Our last easy trade for options traders on HHH was a call at the $65 strike. That covered call option contract expired in the money on 7/19, so we had 100 shares called away. That leaves us with 200 shares of HHH with a cost basis of $61.81 per share. We sold the $65 call because we had been assigned shares at the $65 strike. Even though we bought and sold shares at the same strike price, we’re ahead on the trade after collecting premium on both the cash secured put option and the covered call. Click here for details on that trade.

Now we own 200 shares of HHH and it is trading at $72.77. Since our cost basis per share is $61.81, we’re up $10.96 per share. That’s not bad considering we just started doing wheel option trades for passive income on HHH in April. That brings us to today, 7/29. We’d like to use a cash secured put to generate some options premium. HHH doesn’t have much options volume so we’re limited to $5 increments on the strike price. While that’s not great, we can generate enough premium to create an acceptable return.

The first thing we’ll look at is the date of the earnings announcement for HHH. That was on 7/26 last week, so any volatility resulting from the quarterly earnings announcement is likely over. That’s a plus, as most options traders prefer to forgo any surprises. The next thing we’ll look at is how much premium we can generate on a put. We have 18 days until the August options expire on 8/16 and 53 days until the September options expire on 9/20.

Now we’ll check the premium for the $70 put option. We’re near market close and the $70 put for the 9/20 expiration date has only one contract of volume so far today. That contract filled for $1.92. So we take $1.92 and divide that into our $70 strike price, and we get 0.0274. This easy trade for options traders would be a 53 day trade. So we divide 365 days in a year by the 53 days in this trade and we get 6.89. Then we multiply our premium multiplier (0.0274) by our time multiplier (6.89) and we get 0.189, or an annualized return of 18.9%. That’s decent, but not great.

Let’s take a look at the $70 strike for the 8/16 expiration date.
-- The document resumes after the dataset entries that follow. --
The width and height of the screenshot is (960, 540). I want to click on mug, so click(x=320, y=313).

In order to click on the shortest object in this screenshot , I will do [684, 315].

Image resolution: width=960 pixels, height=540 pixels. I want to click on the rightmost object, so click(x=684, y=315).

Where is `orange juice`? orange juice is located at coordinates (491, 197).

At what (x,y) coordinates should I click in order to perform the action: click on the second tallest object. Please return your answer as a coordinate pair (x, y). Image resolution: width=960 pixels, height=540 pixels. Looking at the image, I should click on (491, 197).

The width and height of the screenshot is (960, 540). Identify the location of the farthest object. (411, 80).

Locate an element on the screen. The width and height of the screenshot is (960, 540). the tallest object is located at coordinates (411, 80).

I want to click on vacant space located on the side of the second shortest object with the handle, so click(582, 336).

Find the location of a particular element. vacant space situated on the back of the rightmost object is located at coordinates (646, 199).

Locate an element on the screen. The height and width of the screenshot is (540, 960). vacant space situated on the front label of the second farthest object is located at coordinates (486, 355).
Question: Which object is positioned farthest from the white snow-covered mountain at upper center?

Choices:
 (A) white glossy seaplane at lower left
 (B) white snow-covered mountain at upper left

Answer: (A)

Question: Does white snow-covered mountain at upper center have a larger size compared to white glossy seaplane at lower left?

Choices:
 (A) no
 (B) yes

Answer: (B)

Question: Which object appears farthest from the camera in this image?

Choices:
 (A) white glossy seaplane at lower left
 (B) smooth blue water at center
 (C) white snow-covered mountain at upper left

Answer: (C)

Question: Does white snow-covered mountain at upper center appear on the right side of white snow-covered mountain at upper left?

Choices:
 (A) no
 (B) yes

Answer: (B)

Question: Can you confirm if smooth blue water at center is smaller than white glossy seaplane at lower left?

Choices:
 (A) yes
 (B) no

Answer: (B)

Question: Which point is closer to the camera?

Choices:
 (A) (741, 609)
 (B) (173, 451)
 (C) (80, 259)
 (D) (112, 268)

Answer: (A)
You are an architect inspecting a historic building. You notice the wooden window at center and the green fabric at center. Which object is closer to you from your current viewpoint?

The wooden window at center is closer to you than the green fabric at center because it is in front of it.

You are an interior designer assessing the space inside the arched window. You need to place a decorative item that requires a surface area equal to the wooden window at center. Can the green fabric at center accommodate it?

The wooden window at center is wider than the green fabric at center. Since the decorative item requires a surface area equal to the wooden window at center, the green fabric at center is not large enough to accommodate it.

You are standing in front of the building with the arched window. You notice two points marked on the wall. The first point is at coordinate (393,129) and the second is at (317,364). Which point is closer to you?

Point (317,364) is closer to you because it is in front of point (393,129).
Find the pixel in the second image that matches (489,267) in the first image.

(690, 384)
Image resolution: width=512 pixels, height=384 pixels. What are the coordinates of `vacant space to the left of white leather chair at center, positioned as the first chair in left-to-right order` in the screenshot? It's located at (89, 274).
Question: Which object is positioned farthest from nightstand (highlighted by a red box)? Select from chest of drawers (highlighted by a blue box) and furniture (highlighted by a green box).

The most recent contract for that filled for $0.55. We take the $0.55 in premium and divide that into the $70 strike and we get 0.0079. This is an 18 day trade, so we divide 365 days in a year by the 18 days for this trade and we get 20.28. Then we multiply that 20.28 by the 0.0079 and we get 0.16, which is an annualized return of 16%. Usually the short term trades yield a better return in options premium than the longer term trades. That’s not the case today.

So let’s go a little deeper into the 18.9% return on the $70 put with the 9/20 expiration date. That 18.9% is the return we get in options premium by selling the cash secured put. But depending on your broker, cash in your trading account may be eligible for an additional return. We have an account at Fidelity. Fidelity currently offers a return of 4.98% on cash in a brokerage account when the cash position is in SPAXX. That means that our capital is double dipping.

We’re earning a premium with the option contract and we’re also generating income on the same cash by selecting SPAXX for our cash position. So that 18.9% isn’t really an 18.9% annualized return. It’s actually 18.9% + 4.98%, which is a 23.88% annualized return. And that’s locked in for 53 days, or seven+ weeks. So we can do this trade and be happy if we get the shares at $70. Or we can be happy that we’re getting a 23.88% annualized return for the next month and a half on this capital without being assigned shares. Either way, this easy trade for options traders generates some income, and we’re happy!

### Cost Basis per Share

So we sold the $70 put for the 9/20 expiration date for $1.92 in premium. If the share price of HHH drops below $70 at expiration we’ll be assigned the shares at $70. Our cost basis on those shares will then be $68.08. We arrive at that by taking the $70 strike minus the $1.92 in premium. If the trading price for HHH stays above $70 from now through the expiration date we’ll just keep the premium. So far we’ve been able to reduce our cost basis on HHH down to $60.85 per share.